Available data
============
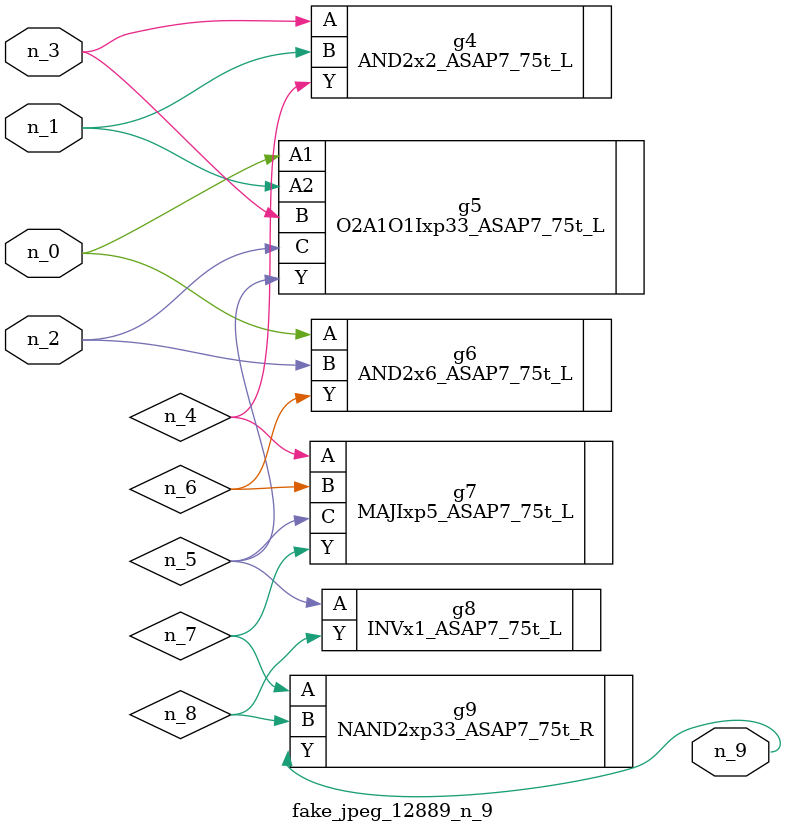
<source format=v>
module fake_jpeg_12889_n_9 (n_0, n_3, n_2, n_1, n_9);

input n_0;
input n_3;
input n_2;
input n_1;

output n_9;

wire n_4;
wire n_8;
wire n_6;
wire n_5;
wire n_7;

AND2x2_ASAP7_75t_L g4 ( 
.A(n_3),
.B(n_1),
.Y(n_4)
);

O2A1O1Ixp33_ASAP7_75t_L g5 ( 
.A1(n_0),
.A2(n_1),
.B(n_3),
.C(n_2),
.Y(n_5)
);

AND2x6_ASAP7_75t_L g6 ( 
.A(n_0),
.B(n_2),
.Y(n_6)
);

MAJIxp5_ASAP7_75t_L g7 ( 
.A(n_4),
.B(n_6),
.C(n_5),
.Y(n_7)
);

NAND2xp33_ASAP7_75t_R g9 ( 
.A(n_7),
.B(n_8),
.Y(n_9)
);

INVx1_ASAP7_75t_L g8 ( 
.A(n_5),
.Y(n_8)
);


endmodule
</source>
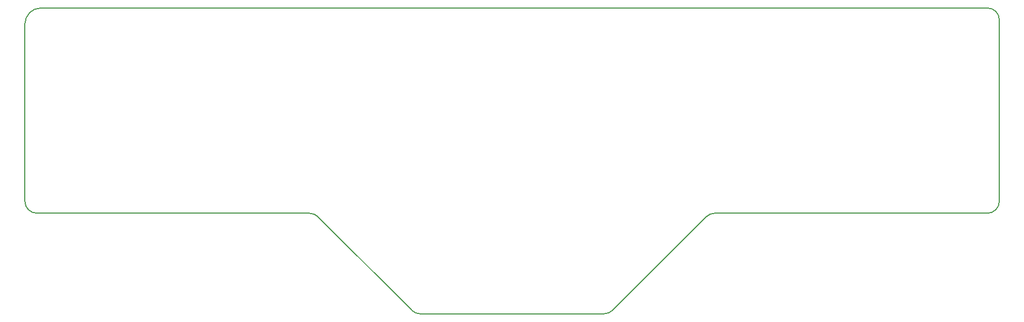
<source format=gbr>
G04 #@! TF.FileFunction,Profile,NP*
%FSLAX46Y46*%
G04 Gerber Fmt 4.6, Leading zero omitted, Abs format (unit mm)*
G04 Created by KiCad (PCBNEW 4.0.6) date 03/21/17 10:55:45*
%MOMM*%
%LPD*%
G01*
G04 APERTURE LIST*
%ADD10C,0.100000*%
%ADD11C,0.150000*%
G04 APERTURE END LIST*
D10*
D11*
X236575600Y-122553814D02*
G75*
G03X237921800Y-121996200I0J1903814D01*
G01*
X206323362Y-121997038D02*
G75*
G03X207670400Y-122555000I1347038J1347038D01*
G01*
X191567638Y-107237962D02*
G75*
G03X190220600Y-106680000I-1347038J-1347038D01*
G01*
X254025400Y-106681186D02*
G75*
G03X252679200Y-107238800I0J-1903814D01*
G01*
X296926000Y-106680000D02*
G75*
G03X298831000Y-104775000I0J1905000D01*
G01*
X298831000Y-76200000D02*
G75*
G03X296926000Y-74295000I-1905000J0D01*
G01*
X145415000Y-104775000D02*
G75*
G03X147320000Y-106680000I1905000J0D01*
G01*
X147950567Y-74295004D02*
G75*
G03X145415000Y-76835000I4433J-2539996D01*
G01*
X236575600Y-122555000D02*
X207670400Y-122555000D01*
X237921800Y-121996200D02*
X252679200Y-107238800D01*
X296926000Y-106680000D02*
X254025400Y-106680000D01*
X206324200Y-121996200D02*
X191566800Y-107238800D01*
X147320000Y-106680000D02*
X190220600Y-106680000D01*
X145415000Y-104775000D02*
X145415000Y-76835000D01*
X298831000Y-76200000D02*
X298831000Y-104775000D01*
X147955000Y-74295000D02*
X296926000Y-74295000D01*
M02*

</source>
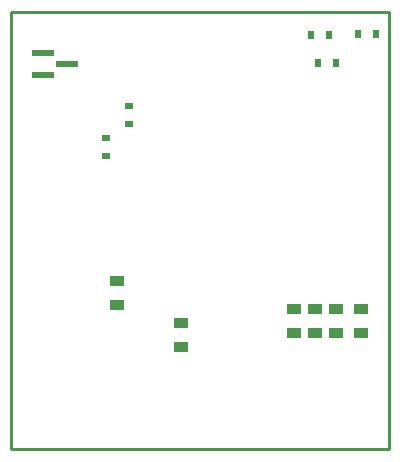
<source format=gbp>
G04*
G04 #@! TF.GenerationSoftware,Altium Limited,Altium Designer,21.1.1 (26)*
G04*
G04 Layer_Color=128*
%FSLAX44Y44*%
%MOMM*%
G71*
G04*
G04 #@! TF.SameCoordinates,10801997-8E17-44FE-B4C4-5EB474501812*
G04*
G04*
G04 #@! TF.FilePolarity,Positive*
G04*
G01*
G75*
%ADD15C,0.2540*%
%ADD21R,1.2000X0.9000*%
%ADD47R,0.6000X0.8000*%
%ADD48R,0.8000X0.6000*%
%ADD49R,1.8500X0.5500*%
D15*
X450Y-560D02*
Y369440D01*
Y-560D02*
X320450D01*
Y369440D01*
X450D02*
X320450D01*
D21*
X297180Y97790D02*
D03*
Y118110D02*
D03*
X275590Y97790D02*
D03*
Y118110D02*
D03*
X257810Y97790D02*
D03*
Y118110D02*
D03*
X240030Y97790D02*
D03*
Y118110D02*
D03*
X90170Y121920D02*
D03*
Y142240D02*
D03*
X144780Y106680D02*
D03*
Y86360D02*
D03*
D47*
X309620Y351000D02*
D03*
X294380D02*
D03*
X275590Y326390D02*
D03*
X260350D02*
D03*
X269620Y350000D02*
D03*
X254380D02*
D03*
D48*
X100330Y290576D02*
D03*
Y275336D02*
D03*
X81280Y262890D02*
D03*
Y247650D02*
D03*
D49*
X47440Y325730D02*
D03*
X27940Y335230D02*
D03*
Y316230D02*
D03*
M02*

</source>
============
Exercise brief
Determine how many of the lines above include the word "LIST", then give that number and nothing else.

Task answer
2